> [Written exercise] Copy out the following records word for word, without the pictures.
Start of The records
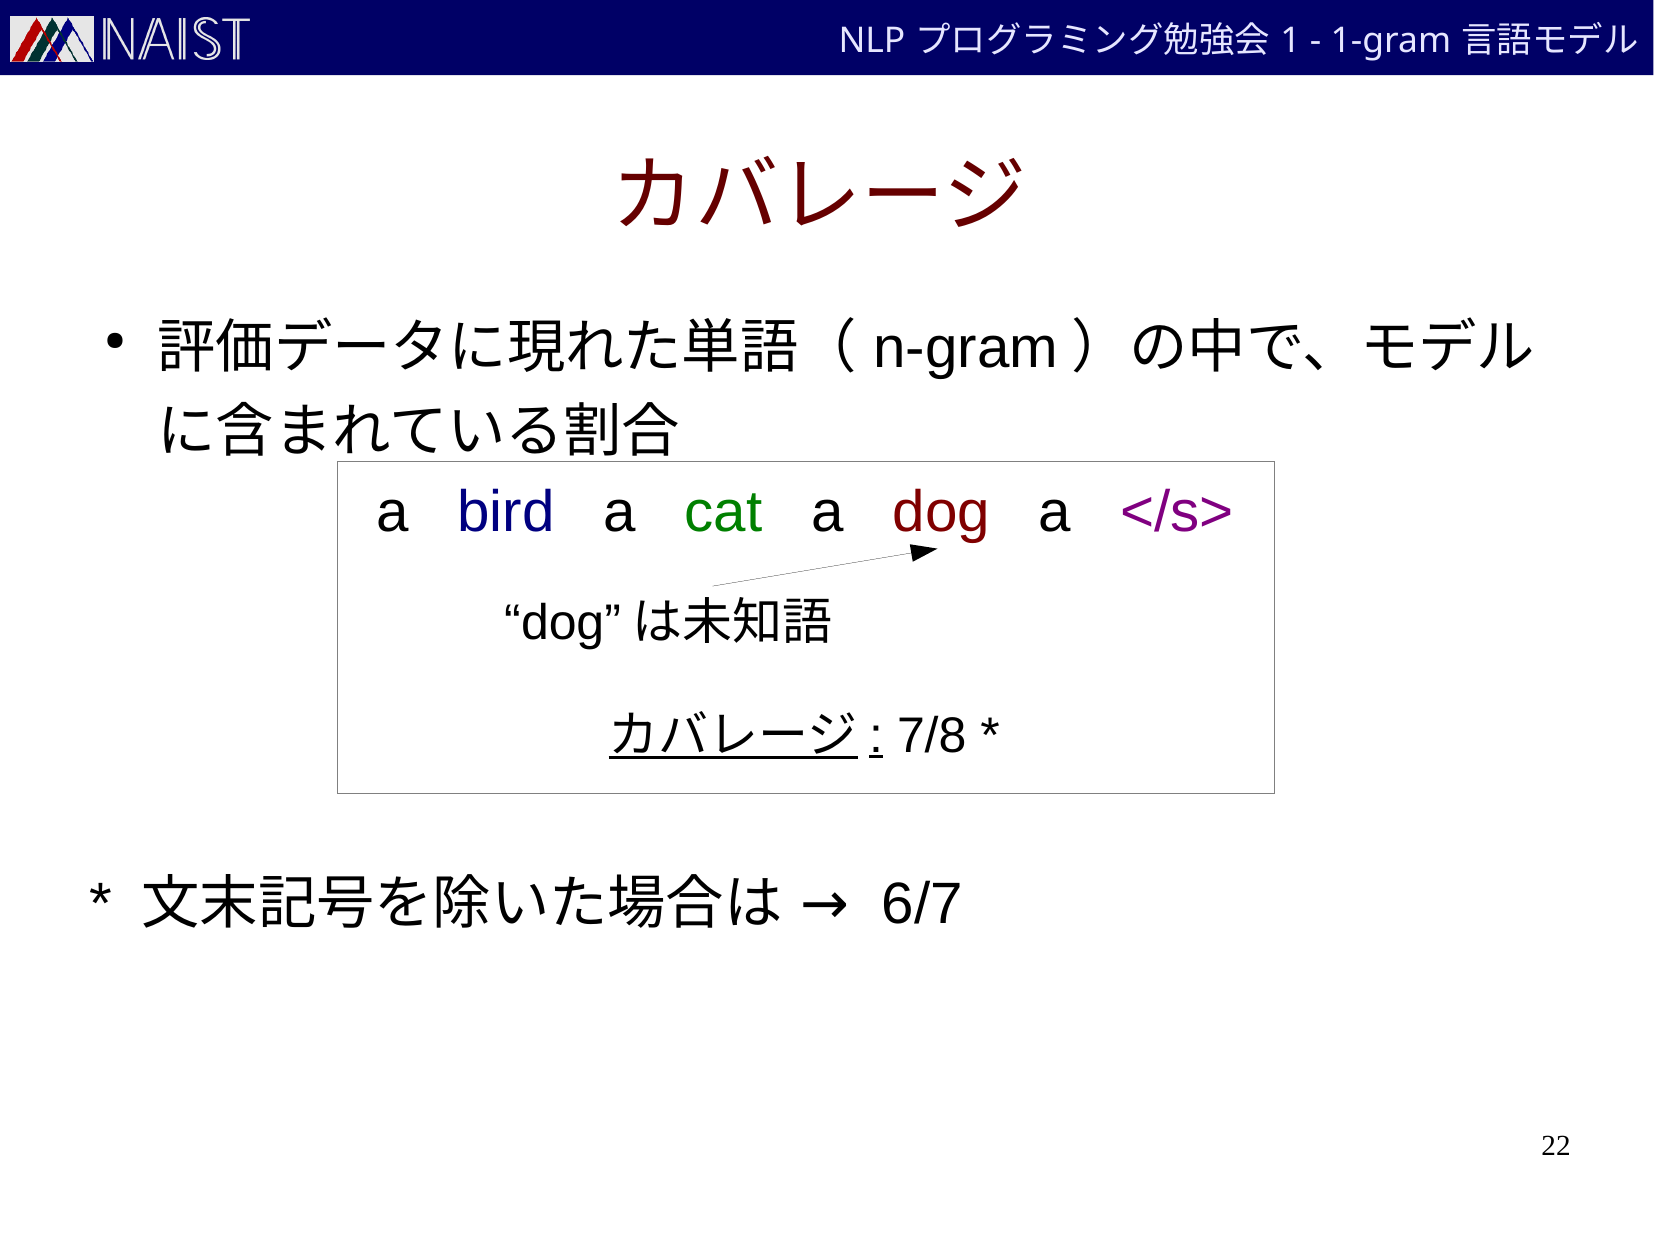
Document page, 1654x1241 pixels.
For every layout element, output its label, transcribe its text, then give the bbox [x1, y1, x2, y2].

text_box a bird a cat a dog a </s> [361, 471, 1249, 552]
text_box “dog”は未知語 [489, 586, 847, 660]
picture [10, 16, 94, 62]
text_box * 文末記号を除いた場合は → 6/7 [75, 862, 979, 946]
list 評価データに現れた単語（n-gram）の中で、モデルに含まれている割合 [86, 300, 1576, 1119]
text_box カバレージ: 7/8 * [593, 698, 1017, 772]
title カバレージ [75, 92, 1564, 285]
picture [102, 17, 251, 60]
End of The records
> [Worked solution]
Document page, 1654x1241 pixels.
For every layout element, output its label, transcribe its text, then give the bbox [x1, y1, x2, y2].

text_box a bird a cat a dog a </s> [361, 471, 1249, 552]
text_box “dog”は未知語 [489, 586, 847, 660]
picture [10, 16, 94, 62]
text_box * 文末記号を除いた場合は → 6/7 [75, 862, 979, 946]
list 評価データに現れた単語（n-gram）の中で、モデルに含まれている割合 [86, 300, 1576, 1119]
text_box カバレージ: 7/8 * [593, 698, 1017, 772]
title カバレージ [75, 92, 1564, 285]
picture [102, 17, 251, 60]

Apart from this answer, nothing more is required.